März 2017

München

IHM, Schmuck, etc.

Die Vorhut des FFSD trifft mit dem ICE schon am Freitag, den 10.3. um 16 Uhr ein. Wir checken ein im A&O Hotel an der Hackerbrücke und fühlen uns in dem ganzen Jungvolk alle gleich um 30 (plus/minus x) Jahre jünger. Gut ausgerüstet mit Tram/U-Bahn-Tagestickets geht es nach einem kurzen Kaffee im Museum Brandhorst sofort auf die Pirsch: Wir starten gleich gegenüber in der Galerie SPEKTRUM, sind begeistert von der transparenten Hängung der Objekte an weißen Stoffbahnen und der Vielfalt der Objekte. Wir zücken unsere Notizbücher, denn Fotos sind verständlicherweise meistens nicht erwünscht. Einen Wermutstropfen gibt es leider: Die alt-eingeführte Galerie wird München wegen Kündigung der Galerieräume verlassen, weil sich im teuren München weder neue Galerieräume noch Wohnraum finden lassen. Der Neustart wird Ende des Jahres in Karlsruhe stattfinden. Wir besuchen an dem Abend noch 4 oder 5 weitere Galerien gleich in der Nähe. Viele neue Ansätze bezüglich Formsprache und Material finden wir durch die reichlich vertretenen AsiatInnen. Kein Wunder, schließlich ist dieses Jahr Korea Partnerland der Veranstaltung. Danach finden wir zum Glück noch einen Platz in einem bayrischen Brauhaus ganz in der Nähe. Gefüllte bayrische Schnitzel und ein paar Helle stärken uns, aber die allgemeine Lautstärke treibt uns auf die Straße. Auf dem Heimweg ins A&O finden wir noch einen Italiener mit gutem Montepulciano. In der Sky-Bar (Mountain-View-Bar) des A&O gibt es dann noch einen letzten Absacker in Mitten des Jungvolkes am Fußball-Fernseher und am Billardtisch.

Nach dem all-you-can-eat Frühstück ist dann Samstagmorgen erst einmal frei. Einige gehen shoppen (hier nenne ich keine Namen). Ich selbst habe mich bei einem Goldschmied und Mokume-Spezialisten (Karl Pfefferle) etwas außerhalb eingeladen, wo ich zum Fachsimpeln willkommen bin. Um 14 Uhr ist dann die FFSD-Truppe schon größer geworden und bewundert in der Galerie Handwerk das dort ausgestellte Lebenswerk von Manfred Bischoff und anderen namhaften Künstlern. Wir bleiben ziemlich lange dort, schon das spricht für die Qualität und Vielfalt der Werke. Neben nun schon klassischen Broschen (aus den 80ern, montiert aus Alpaka, Gold, Silber, Koralle …) gibt es auch verrückte, witzige Objekte mit Zeichnung, z.B. Das Pythagoras-Huhn in Gold, Ketten, die Farbe wechseln …

Noch mehr beeindruckt werden wir in der Pinakothek der Moderne von Tone Vigeland, der Grand Dame der skandinavischen Schmuckkunst. Die Leichtigkeit des Hals- und Armschmuckes aus blau-schwarzen Stahl oder Silber erinnert uns an Aztekischen Federschmuck. Jedenfalls drücken wir uns fast die Nasen platt an den Scheiben der Vitrinen und bedauern nur, dass wir diese Objekte nicht anfassen können, um deren Leichtigkeit und Beweglichkeit auch haptisch zu spüren. Hunderte Einzelelemente (Plättchen, Kügelchen mit Stiel oder federähnliche Objekte) wurden von ihr auf Kettenhemd-ähnlichen Metallösen-Gewebe montiert. Wahnsinnig und äußerst elegant.
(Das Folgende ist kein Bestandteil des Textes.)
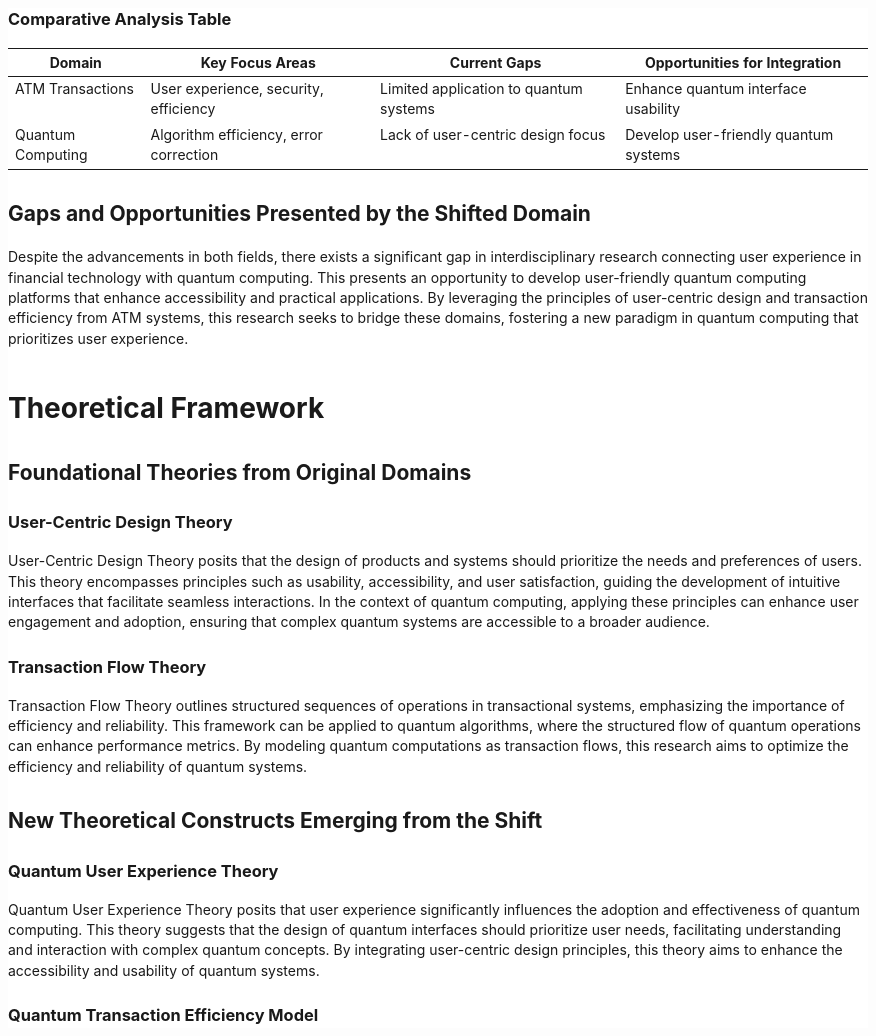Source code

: ### Comparative Analysis Table

| Domain               | Key Focus Areas                     | Current Gaps                     | Opportunities for Integration     |
|---------------------|------------------------------------|----------------------------------|-----------------------------------|
| ATM Transactions     | User experience, security, efficiency | Limited application to quantum systems | Enhance quantum interface usability |
| Quantum Computing     | Algorithm efficiency, error correction | Lack of user-centric design focus | Develop user-friendly quantum systems |

## Gaps and Opportunities Presented by the Shifted Domain

Despite the advancements in both fields, there exists a significant gap in interdisciplinary research connecting user experience in financial technology with quantum computing. This presents an opportunity to develop user-friendly quantum computing platforms that enhance accessibility and practical applications. By leveraging the principles of user-centric design and transaction efficiency from ATM systems, this research seeks to bridge these domains, fostering a new paradigm in quantum computing that prioritizes user experience.

# Theoretical Framework

## Foundational Theories from Original Domains

### User-Centric Design Theory

User-Centric Design Theory posits that the design of products and systems should prioritize the needs and preferences of users. This theory encompasses principles such as usability, accessibility, and user satisfaction, guiding the development of intuitive interfaces that facilitate seamless interactions. In the context of quantum computing, applying these principles can enhance user engagement and adoption, ensuring that complex quantum systems are accessible to a broader audience.

### Transaction Flow Theory

Transaction Flow Theory outlines structured sequences of operations in transactional systems, emphasizing the importance of efficiency and reliability. This framework can be applied to quantum algorithms, where the structured flow of quantum operations can enhance performance metrics. By modeling quantum computations as transaction flows, this research aims to optimize the efficiency and reliability of quantum systems.

## New Theoretical Constructs Emerging from the Shift

### Quantum User Experience Theory

Quantum User Experience Theory posits that user experience significantly influences the adoption and effectiveness of quantum computing. This theory suggests that the design of quantum interfaces should prioritize user needs, facilitating understanding and interaction with complex quantum concepts. By integrating user-centric design principles, this theory aims to enhance the accessibility and usability of quantum systems.

### Quantum Transaction Efficiency Model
Nicht berichten kann ich über die Schmuckausstellung in der Danner Rotunde im Untergeschoß, denn Barbara und ich erholen uns erst einmal bei einer Limonade von dem überwältigenden Eindruck der Vigeland-Show.

Im Untergeschoß besuchen wir noch die Schau der Koreanischen Designer. Ein schöner Kontrast vor der Wand mit vielen Werken von Collani. Leichte futuristische Vasen aus hauchdünnem Porzellan, getriebene Kupfergefäße, aber auch Räucher-Gefäße aus Beton und Eisen, sowie moderne Geräte von Samsung zeigen die ganze Bandbreite koreanischen Designs.

Unsere hervorragend organisierte Führerin Christa hat uns danach einen großen Tisch im Pfälzer Hof reserviert. Mit Mühe finden alle 20 TeilnehmerInnen Platz. Saumagen und Wein sind gut, noch besser der Kaiserschmarren, am besten der junge, charmante italienische Kellner. Den hätten wir (auch hier nenne ich keine Namen) am liebsten mitgenommen. Auch „uns Udo“ ist dank einer Mail an Johannes unter uns. Zum Abschluss gibt es dann auf der Dachterrasse des A&O noch einen Absacker im Lichte des Vollmondes.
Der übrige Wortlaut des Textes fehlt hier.